I am looking for insights on the following topics:

  1. Why there are unrelated products in the results before reranking?
  2. Why still after the reranking there are some unrelated products?

UPDATE

So, changing the re-ranker model solved the problem as it now generates desired results for queries. This is the new structure of the re-ranker function:

from FlagEmbedding import FlagReranker
cross_encoder = FlagReranker("BAAI/bge-reranker-v2-m3", use_fp16=True)

def rerank_results(primary_results: list, search_query: str):
    """
    Reranks the primary search results based on cross-encoder scores obtained by comparing the search query with each result's title.

    Args:
    - primary_results (list): A list of primary search results, retrieved from search.search_query function using qdrant search.
    - search_query (str): The search query used for comparing and reranking the results.

    Returns:
    - list: The reranked search results ordered by the cross-encoder scores in descending order.
    """
    cross_inp = [[search_query, hit["title"]] for hit in primary_results[:72]]
    cross_scores = cross_encoder.compute_score(cross_inp, normalize=True)

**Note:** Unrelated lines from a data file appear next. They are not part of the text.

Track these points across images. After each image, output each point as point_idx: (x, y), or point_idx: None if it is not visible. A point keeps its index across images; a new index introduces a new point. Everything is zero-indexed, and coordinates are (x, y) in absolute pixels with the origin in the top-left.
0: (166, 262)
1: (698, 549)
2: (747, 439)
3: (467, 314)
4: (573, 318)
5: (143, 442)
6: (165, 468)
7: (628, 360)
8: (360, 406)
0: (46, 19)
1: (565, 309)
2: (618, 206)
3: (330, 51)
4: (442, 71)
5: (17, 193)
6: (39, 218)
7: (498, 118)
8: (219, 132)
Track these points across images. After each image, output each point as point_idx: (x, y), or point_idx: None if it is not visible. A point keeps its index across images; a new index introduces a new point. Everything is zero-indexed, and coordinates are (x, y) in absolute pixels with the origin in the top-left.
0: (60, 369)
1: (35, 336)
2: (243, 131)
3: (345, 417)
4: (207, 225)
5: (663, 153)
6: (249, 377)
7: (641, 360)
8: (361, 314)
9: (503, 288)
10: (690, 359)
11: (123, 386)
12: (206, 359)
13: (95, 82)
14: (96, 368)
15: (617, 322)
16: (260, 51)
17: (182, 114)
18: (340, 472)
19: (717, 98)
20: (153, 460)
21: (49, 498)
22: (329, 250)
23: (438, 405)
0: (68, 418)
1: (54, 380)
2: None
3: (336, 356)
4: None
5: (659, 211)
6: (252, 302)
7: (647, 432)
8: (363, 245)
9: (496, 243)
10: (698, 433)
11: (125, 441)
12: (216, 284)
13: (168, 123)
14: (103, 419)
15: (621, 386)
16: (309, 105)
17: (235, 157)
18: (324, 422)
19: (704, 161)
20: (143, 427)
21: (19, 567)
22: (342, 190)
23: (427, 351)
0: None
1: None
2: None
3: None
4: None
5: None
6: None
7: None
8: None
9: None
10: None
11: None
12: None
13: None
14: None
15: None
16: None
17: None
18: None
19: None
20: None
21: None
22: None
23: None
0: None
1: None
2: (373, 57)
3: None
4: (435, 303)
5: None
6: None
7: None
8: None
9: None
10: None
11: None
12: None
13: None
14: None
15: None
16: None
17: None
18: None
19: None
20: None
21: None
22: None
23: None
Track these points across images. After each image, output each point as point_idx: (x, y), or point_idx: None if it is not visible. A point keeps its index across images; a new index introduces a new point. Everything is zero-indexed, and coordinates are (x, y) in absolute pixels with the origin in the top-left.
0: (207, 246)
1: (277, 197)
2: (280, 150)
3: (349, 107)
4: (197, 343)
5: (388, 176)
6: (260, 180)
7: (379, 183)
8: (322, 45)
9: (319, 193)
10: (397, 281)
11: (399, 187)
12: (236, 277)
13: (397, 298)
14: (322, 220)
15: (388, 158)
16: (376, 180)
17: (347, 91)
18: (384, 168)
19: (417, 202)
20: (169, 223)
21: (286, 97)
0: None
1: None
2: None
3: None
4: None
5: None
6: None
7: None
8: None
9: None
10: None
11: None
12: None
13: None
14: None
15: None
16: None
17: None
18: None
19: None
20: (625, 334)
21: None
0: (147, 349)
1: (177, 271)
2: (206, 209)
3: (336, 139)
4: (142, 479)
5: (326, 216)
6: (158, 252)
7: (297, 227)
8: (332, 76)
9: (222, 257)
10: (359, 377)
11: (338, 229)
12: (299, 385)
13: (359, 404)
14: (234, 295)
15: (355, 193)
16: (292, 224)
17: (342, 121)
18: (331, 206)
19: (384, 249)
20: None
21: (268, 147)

    # Sort results by the cross-encoder scores
    for idx in range(len(cross_scores)):
        primary_results[idx]["cross-score"] = cross_scores[idx]
    hits = sorted(primary_results, key=lambda x: x.get("cross-score", 0), reverse=True)
    for hit in hits:
        print("hits:", hit["title"], hit.get("cross-score", 0))
    return hits

With this new re-ranker model, the results for the same language query is really good, but the problem is when I try to search a query from another language. My main embedder model (BAAI/bge-m3) is a cross-lingual model which supports over 100 languages. Withouth re-ranking, the results are not greate, but still related. But the re-ranker models generally work with tokenized approach, so they do not cover cross-lingual similarity scoring (this is my understanding, but maybe I am wrong.). So, I get totally unrelated results when searching in another language.

I wonder if there are re-ranker models which support cross-lingual re-ranking.